Now the council must renew its search and may have to go back to the starting line if its hired headhunting firm that did its job in delivering the best available crop of semifinalists doesn’t stay on, as was intimated late Wednesday. The council meets again Aug. 7 to consider its next steps.

The council in June had nine semifinalists to review. If it wasn’t happy with the prospects, that was the time to speak up. That wasn’t the case; all seven indicated Gruber should be a finalist. No council member articulated a well-reasoned argument Wednesday night that Gruber wasn’t the best but rather spoke often about their own process that left one candidate to interview after the other top choice withdrew in late June.

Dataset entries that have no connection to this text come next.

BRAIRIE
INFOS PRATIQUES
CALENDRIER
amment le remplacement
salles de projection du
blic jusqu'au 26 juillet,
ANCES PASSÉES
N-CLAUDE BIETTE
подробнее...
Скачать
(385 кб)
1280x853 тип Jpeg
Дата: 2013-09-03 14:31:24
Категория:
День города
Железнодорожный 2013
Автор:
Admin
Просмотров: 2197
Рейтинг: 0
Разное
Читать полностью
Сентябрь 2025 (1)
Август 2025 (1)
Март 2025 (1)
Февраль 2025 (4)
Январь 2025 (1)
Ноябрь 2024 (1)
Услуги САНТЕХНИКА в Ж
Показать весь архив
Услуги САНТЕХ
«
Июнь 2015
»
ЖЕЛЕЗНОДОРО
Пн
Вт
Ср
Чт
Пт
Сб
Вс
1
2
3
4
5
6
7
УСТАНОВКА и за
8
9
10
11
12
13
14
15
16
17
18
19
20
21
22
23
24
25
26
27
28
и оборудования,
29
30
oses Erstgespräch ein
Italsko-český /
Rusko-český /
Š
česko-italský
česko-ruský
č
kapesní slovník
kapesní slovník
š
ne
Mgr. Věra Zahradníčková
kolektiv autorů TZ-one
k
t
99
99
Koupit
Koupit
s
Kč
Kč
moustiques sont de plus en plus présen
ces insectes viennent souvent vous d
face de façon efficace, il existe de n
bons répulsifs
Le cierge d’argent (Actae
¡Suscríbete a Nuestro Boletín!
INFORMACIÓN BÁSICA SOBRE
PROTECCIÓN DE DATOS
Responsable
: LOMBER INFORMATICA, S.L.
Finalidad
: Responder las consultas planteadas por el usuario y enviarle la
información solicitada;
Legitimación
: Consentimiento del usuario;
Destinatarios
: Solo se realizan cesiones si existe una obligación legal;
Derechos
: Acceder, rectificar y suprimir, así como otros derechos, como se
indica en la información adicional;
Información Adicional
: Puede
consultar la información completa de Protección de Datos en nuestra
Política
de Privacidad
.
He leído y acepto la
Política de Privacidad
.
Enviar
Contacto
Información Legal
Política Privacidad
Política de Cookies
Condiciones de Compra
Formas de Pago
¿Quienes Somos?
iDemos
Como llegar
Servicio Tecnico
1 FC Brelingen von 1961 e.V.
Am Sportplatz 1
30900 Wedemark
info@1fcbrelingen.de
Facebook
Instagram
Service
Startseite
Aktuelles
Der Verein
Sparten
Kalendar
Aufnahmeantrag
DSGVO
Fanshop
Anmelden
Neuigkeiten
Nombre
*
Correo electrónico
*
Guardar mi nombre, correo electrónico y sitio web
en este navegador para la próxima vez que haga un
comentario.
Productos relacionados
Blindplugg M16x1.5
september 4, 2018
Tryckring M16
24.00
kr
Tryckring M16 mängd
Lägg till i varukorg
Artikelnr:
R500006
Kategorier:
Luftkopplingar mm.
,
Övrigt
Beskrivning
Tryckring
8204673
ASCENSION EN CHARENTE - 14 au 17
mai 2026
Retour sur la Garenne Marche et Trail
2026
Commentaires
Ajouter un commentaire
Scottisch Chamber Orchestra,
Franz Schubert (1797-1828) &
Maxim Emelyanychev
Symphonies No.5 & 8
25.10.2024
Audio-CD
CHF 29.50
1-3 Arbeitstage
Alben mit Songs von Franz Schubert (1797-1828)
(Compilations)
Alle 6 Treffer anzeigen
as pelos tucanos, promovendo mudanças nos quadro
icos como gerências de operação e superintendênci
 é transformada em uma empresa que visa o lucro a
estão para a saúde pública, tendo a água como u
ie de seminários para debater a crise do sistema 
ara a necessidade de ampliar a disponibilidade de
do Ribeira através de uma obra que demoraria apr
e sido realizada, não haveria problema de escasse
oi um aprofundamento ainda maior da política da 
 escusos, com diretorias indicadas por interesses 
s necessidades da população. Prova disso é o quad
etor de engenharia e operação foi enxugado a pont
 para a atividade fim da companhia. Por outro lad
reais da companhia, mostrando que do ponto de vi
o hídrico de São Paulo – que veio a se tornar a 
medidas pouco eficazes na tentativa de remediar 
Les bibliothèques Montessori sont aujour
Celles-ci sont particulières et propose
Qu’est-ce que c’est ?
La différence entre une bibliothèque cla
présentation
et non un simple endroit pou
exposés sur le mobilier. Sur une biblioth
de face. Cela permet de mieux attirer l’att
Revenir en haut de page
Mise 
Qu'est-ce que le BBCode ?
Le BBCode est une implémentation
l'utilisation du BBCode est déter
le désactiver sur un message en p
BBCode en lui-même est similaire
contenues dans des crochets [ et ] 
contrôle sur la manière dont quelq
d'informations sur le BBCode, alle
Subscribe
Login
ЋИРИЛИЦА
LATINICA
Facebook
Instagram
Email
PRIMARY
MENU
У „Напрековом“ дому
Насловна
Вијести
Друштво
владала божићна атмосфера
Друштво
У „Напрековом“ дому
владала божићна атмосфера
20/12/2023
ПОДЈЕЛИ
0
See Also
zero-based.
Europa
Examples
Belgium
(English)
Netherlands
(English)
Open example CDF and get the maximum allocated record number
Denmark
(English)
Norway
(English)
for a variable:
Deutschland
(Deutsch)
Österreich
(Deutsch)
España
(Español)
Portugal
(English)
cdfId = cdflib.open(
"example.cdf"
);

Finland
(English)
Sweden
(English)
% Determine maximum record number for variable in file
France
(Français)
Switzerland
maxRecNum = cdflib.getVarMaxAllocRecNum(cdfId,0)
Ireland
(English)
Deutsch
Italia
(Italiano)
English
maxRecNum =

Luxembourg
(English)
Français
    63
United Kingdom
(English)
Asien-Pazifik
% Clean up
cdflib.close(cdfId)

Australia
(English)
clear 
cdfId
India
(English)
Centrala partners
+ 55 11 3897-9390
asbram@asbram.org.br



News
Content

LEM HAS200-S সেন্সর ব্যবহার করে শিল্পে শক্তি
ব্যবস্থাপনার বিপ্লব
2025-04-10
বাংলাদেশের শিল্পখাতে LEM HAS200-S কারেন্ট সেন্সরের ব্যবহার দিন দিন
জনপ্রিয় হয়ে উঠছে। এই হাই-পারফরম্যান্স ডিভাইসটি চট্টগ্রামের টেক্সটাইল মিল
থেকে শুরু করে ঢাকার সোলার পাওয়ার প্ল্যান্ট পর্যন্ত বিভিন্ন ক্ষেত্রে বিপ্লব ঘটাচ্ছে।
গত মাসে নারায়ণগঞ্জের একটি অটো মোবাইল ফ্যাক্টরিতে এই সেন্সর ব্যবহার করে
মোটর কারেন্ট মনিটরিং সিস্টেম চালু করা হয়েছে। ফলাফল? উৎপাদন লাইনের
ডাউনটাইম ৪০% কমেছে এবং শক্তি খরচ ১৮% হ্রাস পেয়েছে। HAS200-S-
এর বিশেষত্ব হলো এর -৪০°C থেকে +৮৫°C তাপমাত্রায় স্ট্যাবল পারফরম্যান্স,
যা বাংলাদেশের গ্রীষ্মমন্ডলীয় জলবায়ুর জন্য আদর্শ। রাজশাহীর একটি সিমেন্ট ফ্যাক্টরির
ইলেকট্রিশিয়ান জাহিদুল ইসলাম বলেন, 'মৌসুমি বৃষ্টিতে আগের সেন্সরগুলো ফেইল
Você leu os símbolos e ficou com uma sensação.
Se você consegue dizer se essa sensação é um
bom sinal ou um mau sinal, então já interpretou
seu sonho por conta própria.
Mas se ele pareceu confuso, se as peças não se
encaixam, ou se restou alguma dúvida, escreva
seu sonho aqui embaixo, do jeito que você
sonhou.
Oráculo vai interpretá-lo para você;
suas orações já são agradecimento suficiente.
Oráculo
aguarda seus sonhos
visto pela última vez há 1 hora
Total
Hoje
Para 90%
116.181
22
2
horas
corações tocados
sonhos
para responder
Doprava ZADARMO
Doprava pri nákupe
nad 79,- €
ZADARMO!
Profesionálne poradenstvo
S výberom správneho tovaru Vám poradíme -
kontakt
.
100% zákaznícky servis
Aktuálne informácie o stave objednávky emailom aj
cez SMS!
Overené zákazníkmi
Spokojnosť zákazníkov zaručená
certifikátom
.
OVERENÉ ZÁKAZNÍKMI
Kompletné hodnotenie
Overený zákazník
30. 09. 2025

One common theme among the naysayers was that Gruber doesn't have city manager experience. If that was a criterion, the time to address that was when the job advertisement was prepared, not months later after a finalist was interviewed. Gruber’s credentials are as an assistant in a county far larger than Marco Island and as a licensed attorney.

The prior manager, Roger Hernstadt, was hired in January 2014 as the last man standing after the other then-finalist withdrew from consideration in a search that also saw its headhunting firm quit. Two council members who were staunch Hernstadt backers voted against Gruber, leaving a question whether their votes were tainted by their prior allegiance.

As the council conducts a search for its next manager to enter a door that’s revolved nonstop for nearly 10 years, it must overcome the baggage created by the Hernstadt hiring and sudden resignation this year.

Now the council’s actions create an additional challenge of the comparisons that will be made in the future to a candidate who wasn’t even hired.

Kudos

Kudos to Marco Island council members Larry Honig, Jared Grifoni and Victor Rios who followed through on the council’s agreed-upon process and were the three votes to offer the job to Gruber.